Word for word, reproduce the listing that follows, excluding any pictures it contains.

Top of Data segment

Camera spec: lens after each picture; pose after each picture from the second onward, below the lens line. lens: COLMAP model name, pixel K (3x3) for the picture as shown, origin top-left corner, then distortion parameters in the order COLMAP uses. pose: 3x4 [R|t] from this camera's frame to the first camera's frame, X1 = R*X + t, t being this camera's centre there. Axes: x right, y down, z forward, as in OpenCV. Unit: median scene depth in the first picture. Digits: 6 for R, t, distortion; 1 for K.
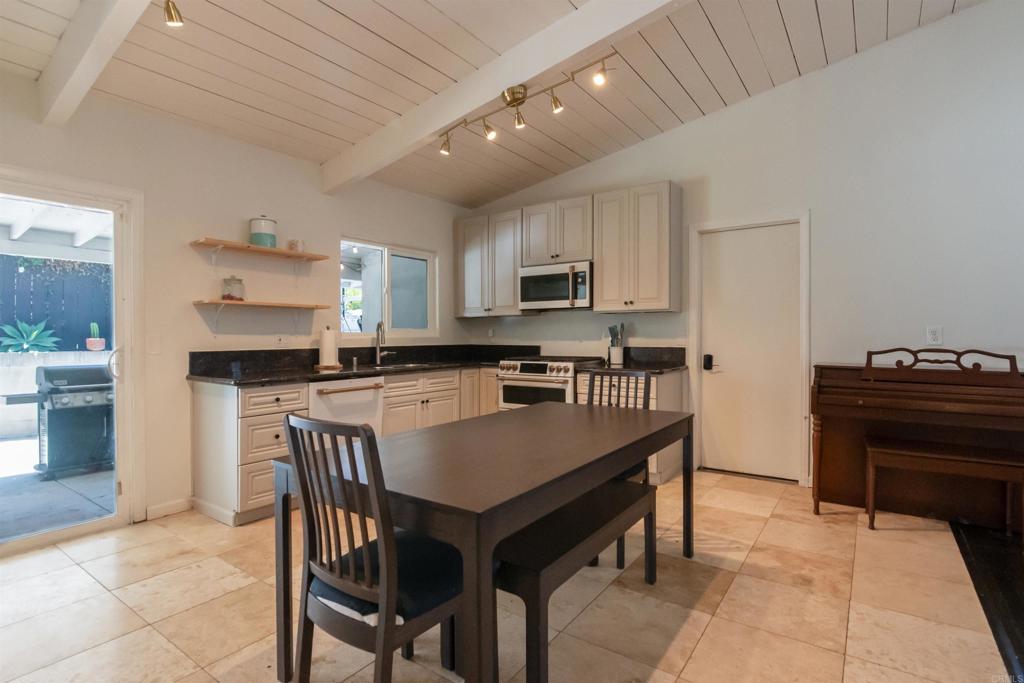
lens RADIAL K [[500.1, 0, 512.0], [0, 500.1, 341.5], [0, 0, 1]] dist [-0.024346, 0.000152]
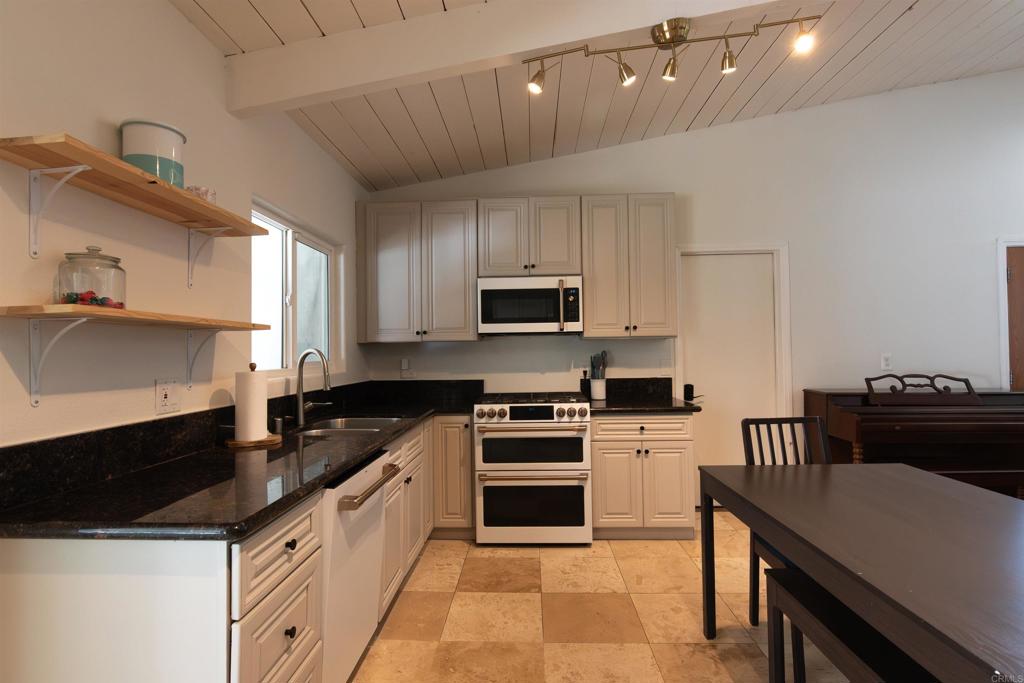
lens RADIAL K [[500.1, 0, 512.0], [0, 500.1, 341.5], [0, 0, 1]] dist [-0.024346, 0.000152]
pose [[0.839642, 0.002807, 0.543133, -0.395373], [0.018553, 0.999255, -0.033846, -0.028945], [-0.542824, 0.038496, 0.838964, 0.390964]]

Bottom of Data segment

• [Task solution]
Camera spec: lens after each picture; pose after each picture from the second onward, below the lens line. lens: COLMAP model name, pixel K (3x3) for the picture as shown, origin top-left corner, then distortion parameters in the order COLMAP uses. pose: 3x4 [R|t] from this camera's frame to the first camera's frame, X1 = R*X + t, t being this camera's centre there. Axes: x right, y down, z forward, as in OpenCV. Unit: median scene depth in the first picture. Digits: 6 for R, t, distortion; 1 for K.
lens RADIAL K [[500.1, 0, 512.0], [0, 500.1, 341.5], [0, 0, 1]] dist [-0.024346, 0.000152]
lens RADIAL K [[500.1, 0, 512.0], [0, 500.1, 341.5], [0, 0, 1]] dist [-0.024346, 0.000152]
pose [[0.839642, 0.002807, 0.543133, -0.395373], [0.018553, 0.999255, -0.033846, -0.028945], [-0.542824, 0.038496, 0.838964, 0.390964]]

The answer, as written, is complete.